La question est simple, la réponse pas si évidente qu'il n'y paraît.
La tentation de mettre sur le compte de margoulins-faussaires la fabrication de ces monnaies est grande. Pourtant ...
Les monnaies de Postume ont été souvent imitées si bien qu'il existe sans doute plus d'imitations que de monnaies "pur jus" sur le marché, notamment pour les bronzes de type double sesterce.

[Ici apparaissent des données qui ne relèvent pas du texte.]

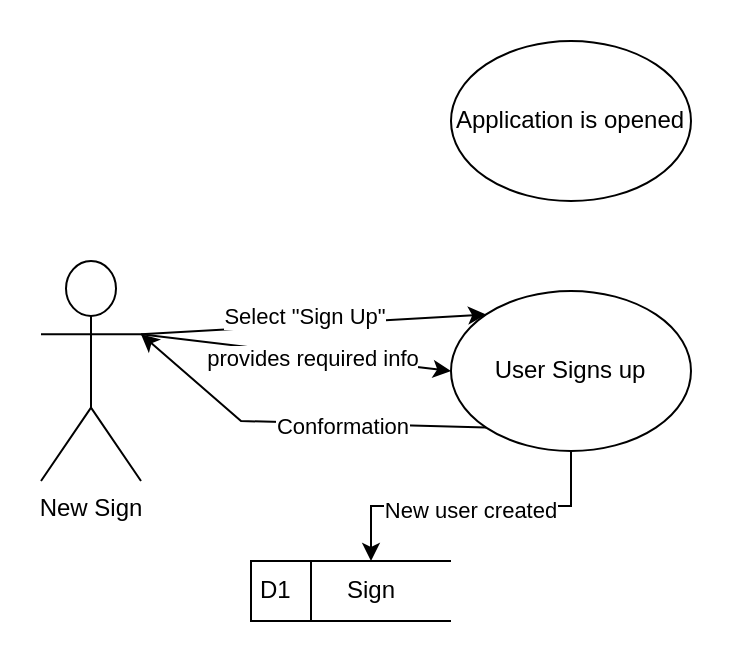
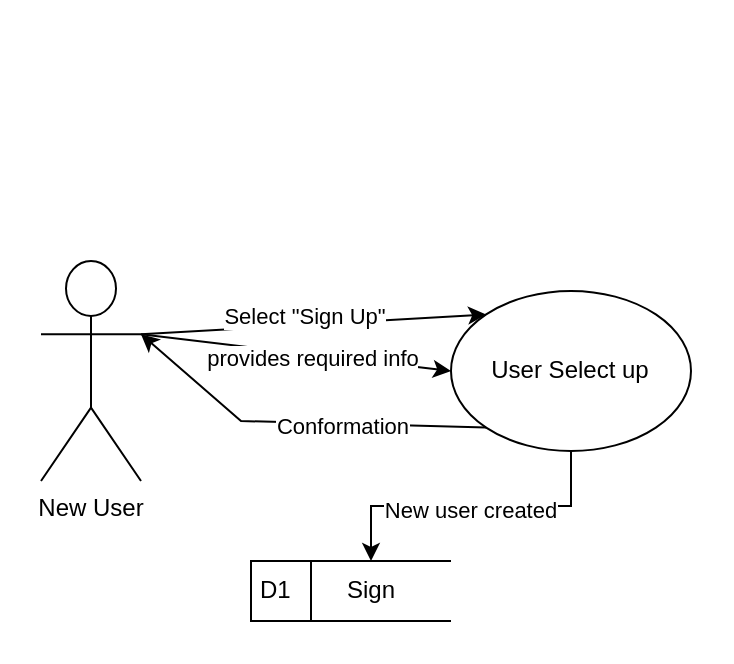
  <mxCell id="0" />
  <mxCell id="1" parent="0" />
  <mxCell id="2" style="rounded=0;orthogonalLoop=1;jettySize=auto;html=1;exitX=1;exitY=0.333;exitDx=0;exitDy=0;exitPerimeter=0;entryX=0;entryY=0;entryDx=0;entryDy=0;" edge="1" parent="1" source="6" target="10"><mxGeometry relative="1" as="geometry" /></mxCell>
  <mxCell id="3" value="Select &quot;Sign Up&quot;" style="edgeLabel;html=1;align=center;verticalAlign=middle;resizable=0;points=[];" vertex="1" connectable="0" parent="2"><mxGeometry x="-0.048" y="4" relative="1" as="geometry"><mxPoint as="offset" /></mxGeometry></mxCell>
  <mxCell id="4" style="rounded=0;orthogonalLoop=1;jettySize=auto;html=1;exitX=1;exitY=0.333;exitDx=0;exitDy=0;exitPerimeter=0;entryX=0;entryY=0.5;entryDx=0;entryDy=0;" edge="1" parent="1" source="6" target="10"><mxGeometry relative="1" as="geometry" /></mxCell>
  <mxCell id="5" value="provides required info" style="edgeLabel;html=1;align=center;verticalAlign=middle;resizable=0;points=[];" vertex="1" connectable="0" parent="4"><mxGeometry x="0.098" y="-2" relative="1" as="geometry"><mxPoint as="offset" /></mxGeometry></mxCell>
- <mxCell id="6" value="New Sign" style="shape=umlActor;verticalLabelPosition=bottom;verticalAlign=top;html=1;outlineConnect=0;movable=1;resizable=1;rotatable=1;deletable=1;editable=1;locked=0;connectable=1;" vertex="1" parent="1"><mxGeometry x="20" y="130" width="50" height="110" as="geometry" /></mxCell>
- <mxCell id="7" value="Application is opened" style="ellipse;whiteSpace=wrap;html=1;" vertex="1" parent="1"><mxGeometry x="225" y="20" width="120" height="80" as="geometry" /></mxCell>
+ <mxCell id="6" value="New User" style="shape=umlActor;verticalLabelPosition=bottom;verticalAlign=top;html=1;outlineConnect=0;movable=1;resizable=1;rotatable=1;deletable=1;editable=1;locked=0;connectable=1;" vertex="1" parent="1"><mxGeometry x="20" y="130" width="50" height="110" as="geometry" /></mxCell>
  <mxCell id="8" style="edgeStyle=orthogonalEdgeStyle;rounded=0;orthogonalLoop=1;jettySize=auto;html=1;exitX=0.5;exitY=1;exitDx=0;exitDy=0;" edge="1" parent="1" source="10" target="14"><mxGeometry relative="1" as="geometry" /></mxCell>
  <mxCell id="9" value="New user created" style="edgeLabel;html=1;align=center;verticalAlign=middle;resizable=0;points=[];" vertex="1" connectable="0" parent="8"><mxGeometry x="0.004" y="2" relative="1" as="geometry"><mxPoint as="offset" /></mxGeometry></mxCell>
- <mxCell id="10" value="User Signs up" style="ellipse;whiteSpace=wrap;html=1;" vertex="1" parent="1"><mxGeometry x="225" y="145" width="120" height="80" as="geometry" /></mxCell>
+ <mxCell id="10" value="User Select up" style="ellipse;whiteSpace=wrap;html=1;" vertex="1" parent="1"><mxGeometry x="225" y="145" width="120" height="80" as="geometry" /></mxCell>
  <mxCell id="11" style="rounded=0;orthogonalLoop=1;jettySize=auto;html=1;exitX=0;exitY=1;exitDx=0;exitDy=0;entryX=1;entryY=0.333;entryDx=0;entryDy=0;entryPerimeter=0;" edge="1" parent="1" source="10" target="6"><mxGeometry relative="1" as="geometry"><Array as="points"><mxPoint x="120" y="210" /></Array></mxGeometry></mxCell>
  <mxCell id="12" value="Conformation" style="edgeLabel;html=1;align=center;verticalAlign=middle;resizable=0;points=[];" vertex="1" connectable="0" parent="11"><mxGeometry x="-0.342" y="1" relative="1" as="geometry"><mxPoint x="-10" as="offset" /></mxGeometry></mxCell>
  <mxCell id="13" value="D1" style="html=1;dashed=0;whiteSpace=wrap;shape=mxgraph.dfd.dataStoreID;align=left;spacingLeft=3;points=[[0,0],[0.5,0],[1,0],[0,0.5],[1,0.5],[0,1],[0.5,1],[1,1]];" vertex="1" parent="1"><mxGeometry x="125" y="280" width="100" height="30" as="geometry" /></mxCell>
  <mxCell id="14" value="Sign" style="text;html=1;align=center;verticalAlign=middle;resizable=0;points=[];autosize=1;strokeColor=none;fillColor=none;" vertex="1" parent="1"><mxGeometry x="160" y="280" width="50" height="30" as="geometry" /></mxCell>
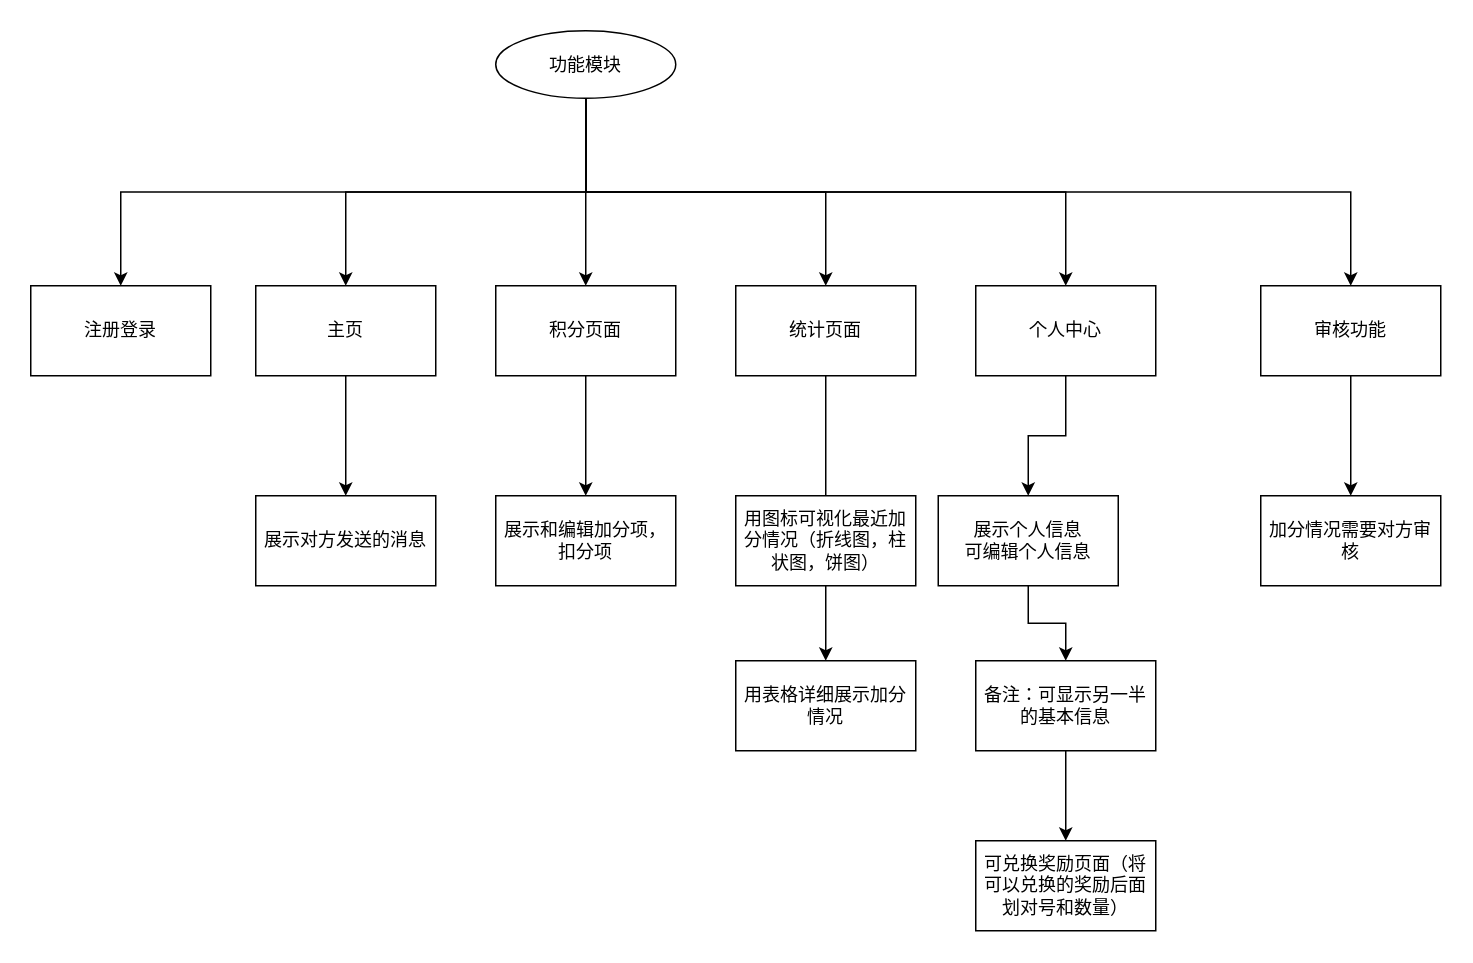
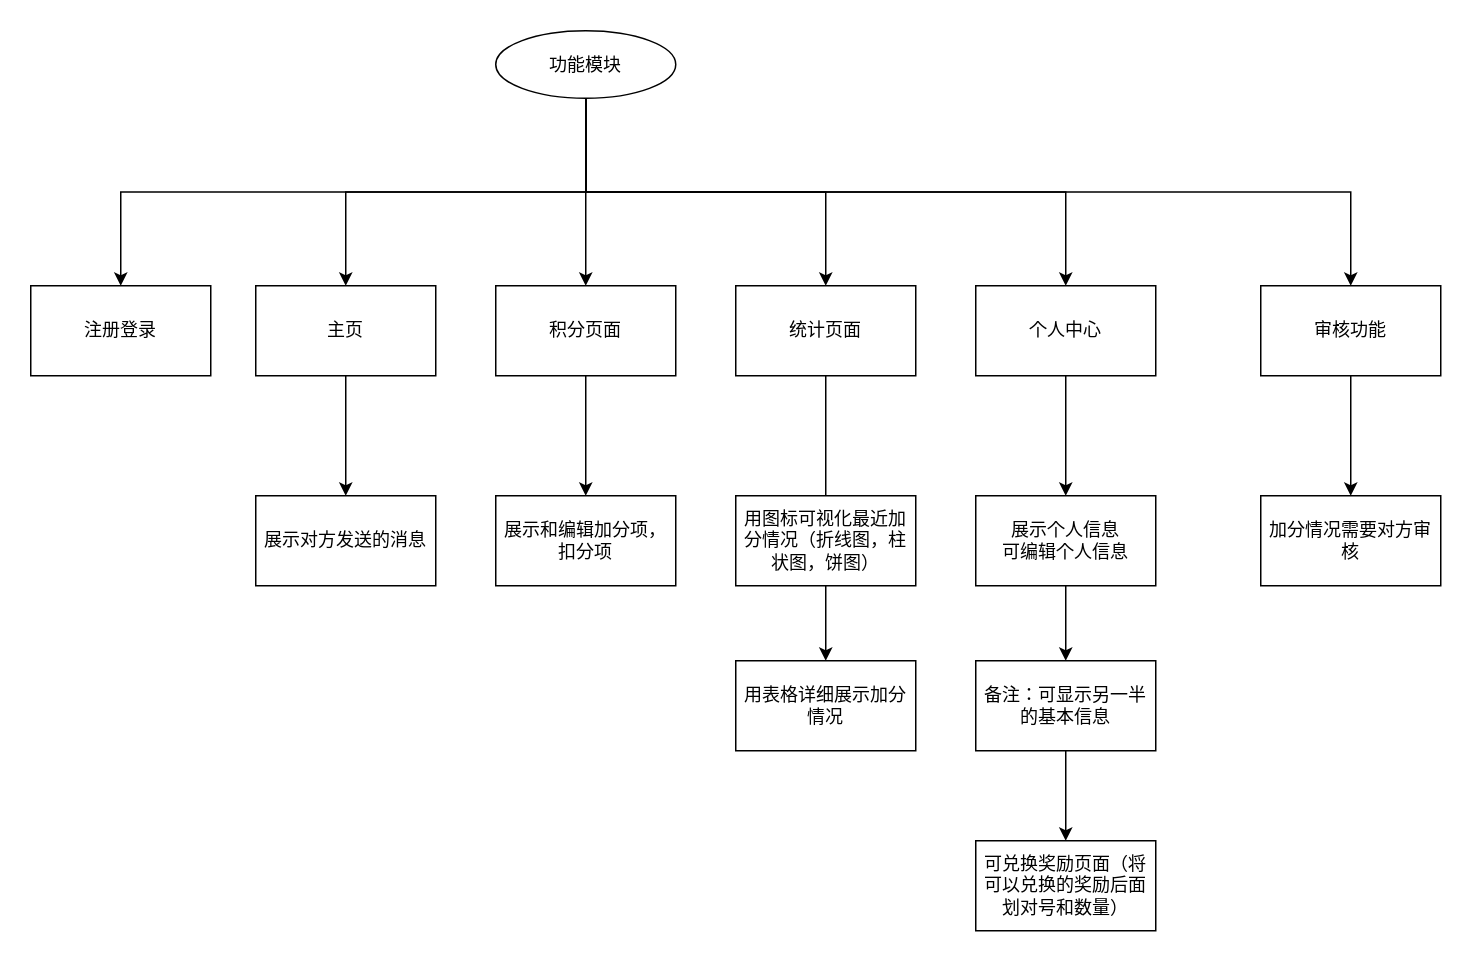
  <mxCell id="0" />
  <mxCell id="1" parent="0" />
  <mxCell id="2" style="edgeStyle=orthogonalEdgeStyle;rounded=0;orthogonalLoop=1;jettySize=auto;html=1;exitX=0.5;exitY=1;exitDx=0;exitDy=0;" edge="1" parent="1" source="8" target="9"><mxGeometry relative="1" as="geometry" /></mxCell>
  <mxCell id="3" style="edgeStyle=orthogonalEdgeStyle;rounded=0;orthogonalLoop=1;jettySize=auto;html=1;exitX=0.5;exitY=1;exitDx=0;exitDy=0;" edge="1" parent="1" source="8" target="11"><mxGeometry relative="1" as="geometry" /></mxCell>
  <mxCell id="4" style="edgeStyle=orthogonalEdgeStyle;rounded=0;orthogonalLoop=1;jettySize=auto;html=1;exitX=0.5;exitY=1;exitDx=0;exitDy=0;" edge="1" parent="1" source="8" target="13"><mxGeometry relative="1" as="geometry" /></mxCell>
  <mxCell id="5" style="edgeStyle=orthogonalEdgeStyle;rounded=0;orthogonalLoop=1;jettySize=auto;html=1;exitX=0.5;exitY=1;exitDx=0;exitDy=0;" edge="1" parent="1" source="8" target="15"><mxGeometry relative="1" as="geometry" /></mxCell>
  <mxCell id="6" style="edgeStyle=orthogonalEdgeStyle;rounded=0;orthogonalLoop=1;jettySize=auto;html=1;exitX=0.5;exitY=1;exitDx=0;exitDy=0;" edge="1" parent="1" source="8" target="17"><mxGeometry relative="1" as="geometry" /></mxCell>
  <mxCell id="7" style="edgeStyle=orthogonalEdgeStyle;rounded=0;orthogonalLoop=1;jettySize=auto;html=1;exitX=0.5;exitY=1;exitDx=0;exitDy=0;" edge="1" parent="1" source="8" target="26"><mxGeometry relative="1" as="geometry" /></mxCell>
  <mxCell id="8" value="功能模块" style="ellipse;whiteSpace=wrap;html=1;" vertex="1" parent="1"><mxGeometry x="330" y="20" width="120" height="45" as="geometry" /></mxCell>
  <mxCell id="9" value="注册登录" style="rounded=0;whiteSpace=wrap;html=1;" vertex="1" parent="1"><mxGeometry x="20" y="190" width="120" height="60" as="geometry" /></mxCell>
  <mxCell id="10" value="" style="edgeStyle=orthogonalEdgeStyle;rounded=0;orthogonalLoop=1;jettySize=auto;html=1;" edge="1" parent="1" source="11" target="28"><mxGeometry relative="1" as="geometry" /></mxCell>
  <mxCell id="11" value="积分页面" style="rounded=0;whiteSpace=wrap;html=1;" vertex="1" parent="1"><mxGeometry x="330" y="190" width="120" height="60" as="geometry" /></mxCell>
  <mxCell id="12" value="" style="edgeStyle=orthogonalEdgeStyle;rounded=0;orthogonalLoop=1;jettySize=auto;html=1;endArrow=none;" edge="1" parent="1" source="13" target="23"><mxGeometry relative="1" as="geometry" /></mxCell>
  <mxCell id="13" value="统计页面" style="rounded=0;whiteSpace=wrap;html=1;" vertex="1" parent="1"><mxGeometry x="490" y="190" width="120" height="60" as="geometry" /></mxCell>
  <mxCell id="14" value="" style="edgeStyle=orthogonalEdgeStyle;rounded=0;orthogonalLoop=1;jettySize=auto;html=1;" edge="1" parent="1" source="15" target="19"><mxGeometry relative="1" as="geometry" /></mxCell>
  <mxCell id="15" value="个人中心" style="rounded=0;whiteSpace=wrap;html=1;" vertex="1" parent="1"><mxGeometry x="650" y="190" width="120" height="60" as="geometry" /></mxCell>
  <mxCell id="16" value="" style="edgeStyle=orthogonalEdgeStyle;rounded=0;orthogonalLoop=1;jettySize=auto;html=1;" edge="1" parent="1" source="17" target="29"><mxGeometry relative="1" as="geometry" /></mxCell>
  <mxCell id="17" value="主页" style="rounded=0;whiteSpace=wrap;html=1;" vertex="1" parent="1"><mxGeometry x="170" y="190" width="120" height="60" as="geometry" /></mxCell>
  <mxCell id="18" value="" style="edgeStyle=orthogonalEdgeStyle;rounded=0;orthogonalLoop=1;jettySize=auto;html=1;" edge="1" parent="1" source="19" target="21"><mxGeometry relative="1" as="geometry" /></mxCell>
- <mxCell id="19" value="展示个人信息&lt;br&gt;可编辑个人信息" style="rounded=0;whiteSpace=wrap;html=1;" vertex="1" parent="1"><mxGeometry x="625" y="330" width="120" height="60" as="geometry" /></mxCell>
+ <mxCell id="19" value="展示个人信息&lt;br&gt;可编辑个人信息" style="rounded=0;whiteSpace=wrap;html=1;" vertex="1" parent="1"><mxGeometry x="650" y="330" width="120" height="60" as="geometry" /></mxCell>
  <mxCell id="20" value="" style="edgeStyle=orthogonalEdgeStyle;rounded=0;orthogonalLoop=1;jettySize=auto;html=1;" edge="1" parent="1" source="21" target="30"><mxGeometry relative="1" as="geometry" /></mxCell>
  <mxCell id="21" value="备注：可显示另一半的基本信息" style="whiteSpace=wrap;html=1;rounded=0;" vertex="1" parent="1"><mxGeometry x="650" y="440" width="120" height="60" as="geometry" /></mxCell>
  <mxCell id="22" value="" style="edgeStyle=orthogonalEdgeStyle;rounded=0;orthogonalLoop=1;jettySize=auto;html=1;" edge="1" parent="1" source="23" target="24"><mxGeometry relative="1" as="geometry" /></mxCell>
  <mxCell id="23" value="用图标可视化最近加分情况（折线图，柱状图，饼图）" style="rounded=0;whiteSpace=wrap;html=1;" vertex="1" parent="1"><mxGeometry x="490" y="330" width="120" height="60" as="geometry" /></mxCell>
  <mxCell id="24" value="用表格详细展示加分情况" style="whiteSpace=wrap;html=1;rounded=0;" vertex="1" parent="1"><mxGeometry x="490" y="440" width="120" height="60" as="geometry" /></mxCell>
  <mxCell id="25" value="" style="edgeStyle=orthogonalEdgeStyle;rounded=0;orthogonalLoop=1;jettySize=auto;html=1;" edge="1" parent="1" source="26" target="27"><mxGeometry relative="1" as="geometry" /></mxCell>
  <mxCell id="26" value="审核功能" style="ellipse;whiteSpace=wrap;html=1;shape=label;perimeter=rectanglePerimeter;rounded=0;" vertex="1" parent="1"><mxGeometry x="840" y="190" width="120" height="60" as="geometry" /></mxCell>
  <mxCell id="27" value="加分情况需要对方审核" style="whiteSpace=wrap;html=1;rounded=0;" vertex="1" parent="1"><mxGeometry x="840" y="330" width="120" height="60" as="geometry" /></mxCell>
  <mxCell id="28" value="展示和编辑加分项，扣分项" style="whiteSpace=wrap;html=1;rounded=0;" vertex="1" parent="1"><mxGeometry x="330" y="330" width="120" height="60" as="geometry" /></mxCell>
  <mxCell id="29" value="展示对方发送的消息" style="whiteSpace=wrap;html=1;rounded=0;" vertex="1" parent="1"><mxGeometry x="170" y="330" width="120" height="60" as="geometry" /></mxCell>
  <mxCell id="30" value="可兑换奖励页面（将可以兑换的奖励后面划对号和数量）" style="whiteSpace=wrap;html=1;rounded=0;" vertex="1" parent="1"><mxGeometry x="650" y="560" width="120" height="60" as="geometry" /></mxCell>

Peu de temps après Postume, sous les empereurs gaulois Tetricus I et Tetricus II, les imitations furent nombreuses et plus personnes ne pense aujourd'hui que ces imitations (les fameux "minimi") sont oeuvre de dangereux faussaires. La thèse que ces monnaies sont des monnaies de nécéssités est avérée.
Il est probable que, dans ces temps mouvementés, le besoin en numéraire s'est fait cruellement sentir au point que, ne disposant pas du matériel nécessaire à la frappe de la monnaie, les populations, livrées à elles-même, ont trouvé ce subterfuge pour fabriquer la monnaie indispensable au commerce local.
Nous serions donc en présence de moules d'ateliers locaux.
La fabrication n'a pu être pléthorique, en effet, chaque moule ne pouvait servir qu'une seule fois.